The problem of performing process design and optimization in the pharmaceutical industry is an important and challenging one from a user standpoint. The choice of the preferred method that balances user expertise required, numerical accuracy, and computational performance is critical to successfully design optimal pharmaceutical manufacturing processes.

Here, we have presented a new framework that utilizes recent developments in Pyomo through the PyNumero extension to allow callbacks to input-output models while employing the powerful nonlinear solver, IPOPT, through the cyipopt interface. As shown in the case studies, the proposed framework is a computationally competitive alternative to other solution frameworks. Specifically, when compared with using fmincon with callbacks to PharmaPy, and two derivative-free optimization approaches, an easy to access SciPy’s Nelder-Mead solver and the more sophisticated NOMAD solver, solution time and the required number of callbacks to PharmaPy was significantly lower with the new framework as shown in both case studies. The discretized simultaneous equation-oriented optimization approach presented the fastest solution time due to the absence of callbacks for case study 1. However, when the flowsheet becomes more complex and more unit operations are added, as with case study 2, the ability to create robust discretized models in the simultaneous optimization framework becomes increasingly more difficult.

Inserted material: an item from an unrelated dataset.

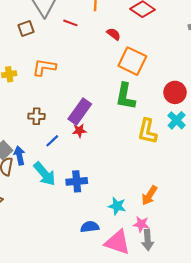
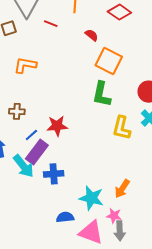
purple rectangle: (80, 111) -> (37, 152), moved
red star: (79, 131) -> (57, 126), size x1.5
cyan star: (117, 206) -> (91, 198), size x1.4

In terms of user implementation and the ability of users with modest modeling experience to design optimal pharmaceutical processes, this new framework poses a low-expertise option while still maintaining the advantage of derivative-based optimization. In terms of usability, only the NOMAD software presented a similar level of automation, as using fmincon and SciPy required careful parameter tuning for finite differences and augmenting the objective function with penalties, respectively. The simultaneous approach, while very powerful, presents unique formulation challenges that are only overcome by user expertise. Also, while this work was motivated by the need to solve process optimization problems relevant to pharmaceutical manufacturing, the findings are relevant to any process optimization application in which the model is dynamic and nonlinear and in which there are a significant number of process and quality inequality constraints that must be satisfied.

In terms of robustness of the method, reduction of noise in finite difference techniques is a step that could vastly improve the application of this framework. Numerical integration with small deviations in inputs results in distinct error propagation, more apparent in models that have stiff dynamics. In the case where data-driven modeling is employed, noise is reduced when high amounts of data are available but given the point-calculation nature of a finite difference derivative value, reducing noise with a limited number of simulations is vital. The accuracy and consistency of derivative values on small domains determines whether the method will converge using a solver such as IPOPT. Thus, more creativity or complexity in the finite difference calculation could lead to even quicker convergence for the derivative-based simulation-optimization frameworks.